Datenblatt: Botia macracanta
Deutscher Name:
Prachtschmerle
Herkunft:
Indonesien: Borneo, Sumatra
Größe:
30 cm
Aquarium
Länge:
200 cm
Inhalt:
320 Liter
Beleuchtung:
Schattig
Einrichtung:
Pflanzen und freier Schwimmraum, Strömung
Wasserwerte
Temperatur:
25 – 30 °C
ph-Wert:
6,5 – 7,5
KH:
 °dKH
GH:
5 °dGH
Verhalten
Anzahl:
6
Bereich:
Boden
Vermehrung:
Eierleger
Futter:
Allesfresser
Verhalten:
Schwarmfisch, schwimmfreudig, nur für sehr große Aquarien geeignet, beliebter Speisefisch
Schwierigkeitsgrad
Fortgeschrittene

Allgemeines über Prachtschmerlen

Prachtschmerlen, Chromobotia macracanta, sind schwimmfreudige Tiere, die in sozialen Gruppen zusammen leben. Sie liegen z.B. gerne mit Körperkontakt zusammen in Verstecken. Einzeln gehaltene Tiere kümmern vor sich hin. Prachtschmerlen tragen aber auch Rangordnungskämpfe aus. Mit zunehmendem Alter werden sie territorial.

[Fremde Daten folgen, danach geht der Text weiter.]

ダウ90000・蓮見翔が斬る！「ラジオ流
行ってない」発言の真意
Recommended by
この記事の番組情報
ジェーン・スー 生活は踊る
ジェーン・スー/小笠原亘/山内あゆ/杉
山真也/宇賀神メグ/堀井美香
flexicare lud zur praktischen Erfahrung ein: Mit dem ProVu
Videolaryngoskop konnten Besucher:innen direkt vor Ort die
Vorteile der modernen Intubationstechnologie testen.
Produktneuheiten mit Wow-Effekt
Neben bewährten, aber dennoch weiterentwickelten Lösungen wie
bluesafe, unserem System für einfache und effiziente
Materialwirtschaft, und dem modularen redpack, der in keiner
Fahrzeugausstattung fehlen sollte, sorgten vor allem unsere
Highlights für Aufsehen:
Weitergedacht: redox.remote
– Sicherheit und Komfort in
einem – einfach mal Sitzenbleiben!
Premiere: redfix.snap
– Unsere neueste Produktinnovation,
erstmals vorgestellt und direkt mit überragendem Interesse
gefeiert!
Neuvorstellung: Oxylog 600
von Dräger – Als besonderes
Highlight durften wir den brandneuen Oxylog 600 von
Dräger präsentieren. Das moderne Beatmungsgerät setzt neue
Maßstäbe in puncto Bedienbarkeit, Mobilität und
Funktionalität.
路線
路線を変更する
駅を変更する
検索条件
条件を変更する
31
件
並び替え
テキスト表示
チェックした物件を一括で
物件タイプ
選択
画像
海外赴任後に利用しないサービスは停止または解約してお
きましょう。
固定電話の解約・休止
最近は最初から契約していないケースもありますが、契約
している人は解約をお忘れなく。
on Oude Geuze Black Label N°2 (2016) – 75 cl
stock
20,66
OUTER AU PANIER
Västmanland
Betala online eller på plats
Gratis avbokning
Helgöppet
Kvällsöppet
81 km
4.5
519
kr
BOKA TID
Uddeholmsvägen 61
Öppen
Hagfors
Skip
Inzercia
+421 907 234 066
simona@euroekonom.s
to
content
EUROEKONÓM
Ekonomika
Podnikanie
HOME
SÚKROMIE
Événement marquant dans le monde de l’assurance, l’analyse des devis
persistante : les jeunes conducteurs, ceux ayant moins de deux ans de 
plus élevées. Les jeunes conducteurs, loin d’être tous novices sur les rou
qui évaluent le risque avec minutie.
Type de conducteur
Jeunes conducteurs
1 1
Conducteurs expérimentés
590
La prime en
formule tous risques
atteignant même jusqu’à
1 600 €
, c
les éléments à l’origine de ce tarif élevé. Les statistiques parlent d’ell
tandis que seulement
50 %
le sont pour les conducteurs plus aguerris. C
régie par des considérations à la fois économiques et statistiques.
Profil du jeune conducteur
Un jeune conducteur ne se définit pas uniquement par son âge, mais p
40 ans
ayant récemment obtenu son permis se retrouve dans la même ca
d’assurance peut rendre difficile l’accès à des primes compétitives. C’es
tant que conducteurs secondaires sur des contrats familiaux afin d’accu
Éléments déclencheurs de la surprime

In der Natur werden Prachtschmerlen über 30 Zentimeter groß. Im Aquarium erreichen sie bei guter Pflege und entsprechend großen Aquarien dies Größe auch. Allerdings werden sie im Aquarium häufig nur 16 Zentimeter groß. Oft wird das so interpretiert, dass die Tiere sich an die Aquariengröße anpassen. Es muss aber eher von Kümmerwuchs gesprochen werden. In zu kleinen Aquarien gehalten, können die Tiere nicht auswachsen, weil sie an die Aquariengrenzen stoßen.

Prachtschmerlen
Prachtschmerlen.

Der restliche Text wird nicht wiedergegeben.